▶ Assignment
Transcribe the data exactly, stopping after the "ascultată. Ajustează intensitatea" line.

Records excerpted from a collection:
+ + + + + + +

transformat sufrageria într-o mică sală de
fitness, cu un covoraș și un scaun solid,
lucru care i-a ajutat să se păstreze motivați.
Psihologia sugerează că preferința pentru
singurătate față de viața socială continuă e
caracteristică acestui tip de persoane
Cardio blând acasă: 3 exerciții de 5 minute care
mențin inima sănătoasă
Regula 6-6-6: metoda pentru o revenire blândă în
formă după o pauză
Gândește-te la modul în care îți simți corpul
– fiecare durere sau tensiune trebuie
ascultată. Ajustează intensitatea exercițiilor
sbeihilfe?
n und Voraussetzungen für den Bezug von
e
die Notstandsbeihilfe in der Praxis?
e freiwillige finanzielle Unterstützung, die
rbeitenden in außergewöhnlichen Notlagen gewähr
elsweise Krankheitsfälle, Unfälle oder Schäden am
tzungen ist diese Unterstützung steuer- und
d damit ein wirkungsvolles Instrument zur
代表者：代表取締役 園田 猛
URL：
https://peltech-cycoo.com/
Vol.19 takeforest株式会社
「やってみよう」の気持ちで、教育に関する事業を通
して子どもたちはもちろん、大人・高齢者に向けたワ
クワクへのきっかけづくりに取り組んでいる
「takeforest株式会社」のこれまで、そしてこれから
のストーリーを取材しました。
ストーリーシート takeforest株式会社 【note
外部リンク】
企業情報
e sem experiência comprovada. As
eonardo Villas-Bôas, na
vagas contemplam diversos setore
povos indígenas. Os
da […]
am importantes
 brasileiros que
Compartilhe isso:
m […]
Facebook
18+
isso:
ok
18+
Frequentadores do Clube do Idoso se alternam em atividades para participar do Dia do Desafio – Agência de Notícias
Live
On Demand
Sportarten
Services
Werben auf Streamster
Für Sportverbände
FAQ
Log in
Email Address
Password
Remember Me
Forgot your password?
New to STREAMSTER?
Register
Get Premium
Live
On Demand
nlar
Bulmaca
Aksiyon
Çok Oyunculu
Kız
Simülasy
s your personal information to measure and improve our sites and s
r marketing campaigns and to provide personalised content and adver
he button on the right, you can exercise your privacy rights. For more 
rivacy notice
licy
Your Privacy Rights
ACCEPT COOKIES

+ + + + + + +

▶ Reply
transformat sufrageria într-o mică sală de
fitness, cu un covoraș și un scaun solid,
lucru care i-a ajutat să se păstreze motivați.
Psihologia sugerează că preferința pentru
singurătate față de viața socială continuă e
caracteristică acestui tip de persoane
Cardio blând acasă: 3 exerciții de 5 minute care
mențin inima sănătoasă
Regula 6-6-6: metoda pentru o revenire blândă în
formă după o pauză
Gândește-te la modul în care îți simți corpul
– fiecare durere sau tensiune trebuie
ascultată. Ajustează intensitatea exercițiilor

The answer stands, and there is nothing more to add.